◆ **DIRECTIVES**:
(A) Answer these questions using the thread on TeX category codes:
(i) What number does the answer give as the numerical representation of the dot?
(ii) Which visible character does PlainTeX make active, and what does it expand to?
(iii) Which TeX primitive does \@ifnextchar use to look at the next character?
(B) Resume the thread on TeX category codes, starting right after its last sentence.

◆ **TEXT EXCERPT**:
************

4

There was a question about automatically adding space after the periods and commas. An answer to it included modifying category code. It is shown below.

\documentclass{article}
\usepackage{expl3}

\makeatletter \catcode.13 \def.{\char.@ifnextchar'{}{@ifnextchar.{}{ }}} \makeatother \def\Abbr{\catcode`.12} \begin{document} ... \end{document}

I have some questions about it. First, why did it write \catcode`.13? I supposed that the syntax for \catcode should have = in it, indicating the the character and its new category code.

Second, how come . get to be a command itself simply because its category code is 13? There're lots of such characters, and none of them can form names of commands without \ at the beginning.

youthdoo
  • 861
  • Making . active is a sure source for head scratching when weird error messages are thrown. Can you please mention what answer you're referring to? – egreg Nov 08 '22 at 15:23
  • 2
    = is almost always optional, \let\abc\xyz is \let\abc=\xyz , \catcode\.13is\catcode`.=13` – David Carlisle Nov 08 '22 at 15:25
  • @egreg it is here: https://www.zhihu.com/question/512113449 – youthdoo Nov 08 '22 at 15:49
  • These low-level commands are documented in TeXbook/TeX by topic/TeX in a nutshell. If you have time you can find the answer yourself by reading these. – user202729 Nov 08 '22 at 17:42
  • OK, even if the referenced site is in Chinese, the code is readable. But try to use \vspace{1.5pt} in your document. – egreg Nov 08 '22 at 18:42

2 Answers2

3

The code you show inserts space after each dot with two exceptions. If the dot is followed by the ' character or it is followed by another dot then the space is not inserted.

The \catcode TeX primitive command assigns the category code (one of 16 values) to a character. The syntax is \catode <number>=<number> or \catcode <number><number> (i.e the = is optional). The first number is numerical representation of the character in computers (ASCII or Unicode) and the second number is in range 0 to 15 and denotes the assigned category code. If you know the umerical representation of the dot (it is 46), then you can say \catcode 46 13 or \catcode 46=13. You can use the ` followed by a character or by \ followed a character instead of the numeric constant with the same result: \catcode`.=13 or \catcode`\.=13 or \catcode`.13 or \catcode`\.13.

Once the character has the category code 13, it is "active", it means that it behaves like another control sequence. You can use it in \def<control sequence>, \let<control sequence>, \countef<control sequence> and at many other situations. When it is defined as macro then the character expands to its body when it is reached by TeX scanner in common cases.

PlainTeX sets category code 13 to the ~ and defines it as a macro which expands to \penalty10000 \space, i.e. to a non-breakable space. No other visible characters have category 13 set by PlainTeX. Other TeX formats (like LaTeX) do the same: they set category 13 only to ~. You can set more such characters and you do it in the presented code.

The \@ifnextchar <character>{true}{false} is a LaTeX macro which looks to the next character (but keeps it unchanged in the input queue) using \futurelet TeX primitive and runs true if the next character is <character> and runs false if not. You can wonder what the code \@ifnextchar'{}{\@ifnextchar.{}{ }} will do.

************

◆ **RECORDED DATA**:
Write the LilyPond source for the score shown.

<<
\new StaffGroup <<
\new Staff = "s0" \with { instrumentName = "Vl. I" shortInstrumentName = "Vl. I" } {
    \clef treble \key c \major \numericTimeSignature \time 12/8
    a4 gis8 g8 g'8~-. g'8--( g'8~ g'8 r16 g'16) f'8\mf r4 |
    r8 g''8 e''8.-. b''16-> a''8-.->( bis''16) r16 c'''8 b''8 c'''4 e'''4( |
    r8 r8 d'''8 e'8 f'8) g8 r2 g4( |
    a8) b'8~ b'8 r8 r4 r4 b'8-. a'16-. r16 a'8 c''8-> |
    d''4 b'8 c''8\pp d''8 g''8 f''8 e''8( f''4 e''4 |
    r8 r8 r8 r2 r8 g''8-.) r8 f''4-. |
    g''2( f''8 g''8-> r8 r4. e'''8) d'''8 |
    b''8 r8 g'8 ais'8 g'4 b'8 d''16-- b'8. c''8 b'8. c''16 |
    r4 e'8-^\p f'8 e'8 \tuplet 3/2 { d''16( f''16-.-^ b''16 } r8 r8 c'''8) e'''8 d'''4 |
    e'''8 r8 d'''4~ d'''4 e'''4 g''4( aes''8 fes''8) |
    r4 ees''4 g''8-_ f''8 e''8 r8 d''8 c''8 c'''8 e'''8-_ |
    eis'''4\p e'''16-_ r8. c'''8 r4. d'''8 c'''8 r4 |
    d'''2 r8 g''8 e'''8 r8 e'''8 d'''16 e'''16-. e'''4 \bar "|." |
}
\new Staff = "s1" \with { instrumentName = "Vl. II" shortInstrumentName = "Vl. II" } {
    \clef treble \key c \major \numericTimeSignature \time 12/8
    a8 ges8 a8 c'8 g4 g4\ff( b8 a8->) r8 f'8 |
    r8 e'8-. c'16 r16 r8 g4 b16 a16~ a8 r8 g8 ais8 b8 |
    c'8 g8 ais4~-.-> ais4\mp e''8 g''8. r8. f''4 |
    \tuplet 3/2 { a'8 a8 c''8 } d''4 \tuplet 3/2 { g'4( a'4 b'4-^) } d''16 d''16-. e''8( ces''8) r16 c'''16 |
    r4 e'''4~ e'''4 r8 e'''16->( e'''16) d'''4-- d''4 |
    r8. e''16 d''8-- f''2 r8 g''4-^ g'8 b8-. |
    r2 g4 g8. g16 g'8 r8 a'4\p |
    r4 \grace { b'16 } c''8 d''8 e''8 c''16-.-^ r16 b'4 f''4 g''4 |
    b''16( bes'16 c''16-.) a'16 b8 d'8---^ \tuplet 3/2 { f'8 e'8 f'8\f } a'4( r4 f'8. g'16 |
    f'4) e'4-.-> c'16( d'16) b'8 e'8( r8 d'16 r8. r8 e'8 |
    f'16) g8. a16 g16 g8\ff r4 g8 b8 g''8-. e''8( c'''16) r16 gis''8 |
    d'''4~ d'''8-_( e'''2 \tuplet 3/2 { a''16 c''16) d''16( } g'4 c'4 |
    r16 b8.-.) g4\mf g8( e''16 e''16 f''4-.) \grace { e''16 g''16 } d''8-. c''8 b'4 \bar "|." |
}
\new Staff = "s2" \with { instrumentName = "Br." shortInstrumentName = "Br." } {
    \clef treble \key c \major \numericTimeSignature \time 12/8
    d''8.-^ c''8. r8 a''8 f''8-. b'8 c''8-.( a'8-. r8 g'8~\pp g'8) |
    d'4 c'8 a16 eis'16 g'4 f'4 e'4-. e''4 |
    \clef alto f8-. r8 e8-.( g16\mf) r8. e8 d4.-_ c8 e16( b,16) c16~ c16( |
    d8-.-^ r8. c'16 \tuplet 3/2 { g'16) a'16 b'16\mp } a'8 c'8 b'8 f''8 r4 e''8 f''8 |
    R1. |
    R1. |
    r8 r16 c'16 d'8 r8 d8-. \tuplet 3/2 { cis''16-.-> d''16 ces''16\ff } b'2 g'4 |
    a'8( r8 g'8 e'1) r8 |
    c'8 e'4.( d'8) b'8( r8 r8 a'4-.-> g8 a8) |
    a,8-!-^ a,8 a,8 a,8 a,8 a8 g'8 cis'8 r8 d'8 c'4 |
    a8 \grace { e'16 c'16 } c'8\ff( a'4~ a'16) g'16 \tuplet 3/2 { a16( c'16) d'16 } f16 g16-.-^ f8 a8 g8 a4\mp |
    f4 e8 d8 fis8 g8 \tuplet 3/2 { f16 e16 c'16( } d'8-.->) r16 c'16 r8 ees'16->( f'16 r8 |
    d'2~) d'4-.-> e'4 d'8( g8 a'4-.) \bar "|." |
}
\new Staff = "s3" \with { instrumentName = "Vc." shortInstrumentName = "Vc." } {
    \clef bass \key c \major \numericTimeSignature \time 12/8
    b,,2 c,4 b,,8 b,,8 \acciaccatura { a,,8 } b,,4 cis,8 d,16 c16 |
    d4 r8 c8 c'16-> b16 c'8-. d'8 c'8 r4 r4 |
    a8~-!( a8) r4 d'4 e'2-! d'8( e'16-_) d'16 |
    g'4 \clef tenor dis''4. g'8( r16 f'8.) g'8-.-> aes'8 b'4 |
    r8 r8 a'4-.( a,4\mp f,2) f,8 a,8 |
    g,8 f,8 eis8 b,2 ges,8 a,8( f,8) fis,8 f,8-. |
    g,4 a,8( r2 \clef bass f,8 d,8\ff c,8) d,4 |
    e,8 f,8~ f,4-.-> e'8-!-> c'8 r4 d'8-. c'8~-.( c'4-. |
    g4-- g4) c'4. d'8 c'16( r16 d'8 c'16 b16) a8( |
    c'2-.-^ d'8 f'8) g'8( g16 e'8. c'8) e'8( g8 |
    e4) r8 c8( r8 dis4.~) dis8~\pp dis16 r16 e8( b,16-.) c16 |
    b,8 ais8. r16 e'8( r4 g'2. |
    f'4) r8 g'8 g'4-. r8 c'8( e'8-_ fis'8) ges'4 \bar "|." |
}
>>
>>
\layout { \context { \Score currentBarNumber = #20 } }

************

◆ **REPLIES**:
(A)
(i) 46
(ii) The ~ character, which expands to \penalty10000 \space, a non-breakable space.
(iii) \futurelet

(B)
Edit There is a new question in the comment: why the code doesn't work in new versions of LaTeX if \usepackage{expl3} isn't used. First: your macro has nothing common with expl3, but the new versions of LaTeX implement the expl3 stuff to the LaTeX kernel. And it needs to read the file l3backend-?.def depending on various cases. This file is read immediately if you use \usepackage{expl3} but it is read at \begin{document} in new LaTeX kernels if it is not read yet.

Reading the external macro-files expects that there is only standard catcode settings. The dot cannot be active at this state. This causes the error. (Note: OpTeX doesn't have this problem if you are using \load for loading external macros because it sets standard catcodes vector temporary during reading such files.)

Solution: you can put your macro with active dot after \begin{document}. Or set \catcode`.=12 at the end of your macro code and set again \catcode`.=13 after \begin{document} or using \AtBeginDocument macro.

wipet
  • 74,238
3

The = in assigments is optional. Actually, it's slightly more efficient to use =, but with a very small advantage. Benchmarking \catcode`?13 against \catcode`?=13 yields

No =
1.02e-7 seconds (0.472 ops)
With =
9.25e-8 seconds (0.427 ops)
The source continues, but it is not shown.